[Data taken from a collection]
^^^^^^^^^^^^^^^^

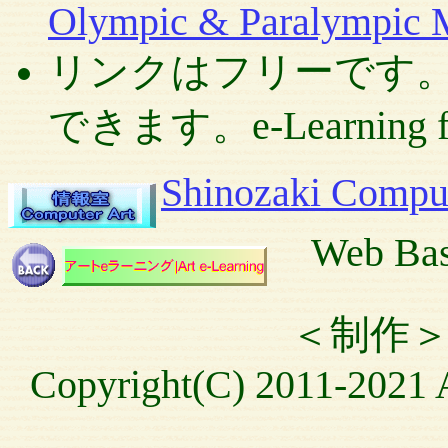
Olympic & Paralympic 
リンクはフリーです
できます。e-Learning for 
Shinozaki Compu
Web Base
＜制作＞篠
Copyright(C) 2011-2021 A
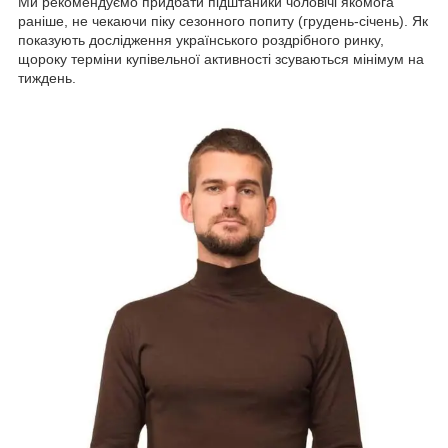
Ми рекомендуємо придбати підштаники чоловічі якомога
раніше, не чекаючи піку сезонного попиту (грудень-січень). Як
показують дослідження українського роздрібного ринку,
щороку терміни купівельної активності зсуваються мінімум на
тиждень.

^^^^^^^^^^^^^^^^

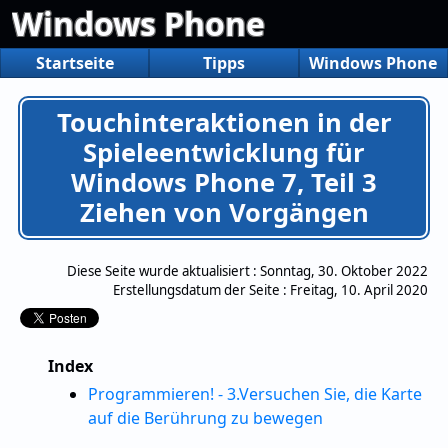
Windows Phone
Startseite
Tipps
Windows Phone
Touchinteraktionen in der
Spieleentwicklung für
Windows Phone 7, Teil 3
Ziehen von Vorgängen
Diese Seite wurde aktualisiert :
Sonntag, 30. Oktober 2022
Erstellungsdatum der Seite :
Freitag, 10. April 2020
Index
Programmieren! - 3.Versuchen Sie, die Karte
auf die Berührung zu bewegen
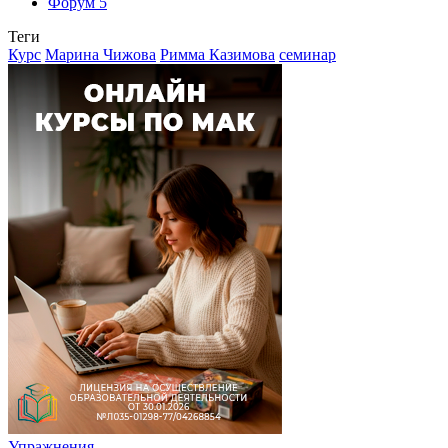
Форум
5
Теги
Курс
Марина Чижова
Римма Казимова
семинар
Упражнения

^^^^^^^^^^^^^^^^

Please quote the lines of the material word for word, beginning with the line that contains "Olympic & Paralympic" and continuing through the line that contains "Copyright(C) 2011-2021 A".

Olympic & Paralympic 
リンクはフリーです
できます。e-Learning for 
Shinozaki Compu
Web Base
＜制作＞篠
Copyright(C) 2011-2021 A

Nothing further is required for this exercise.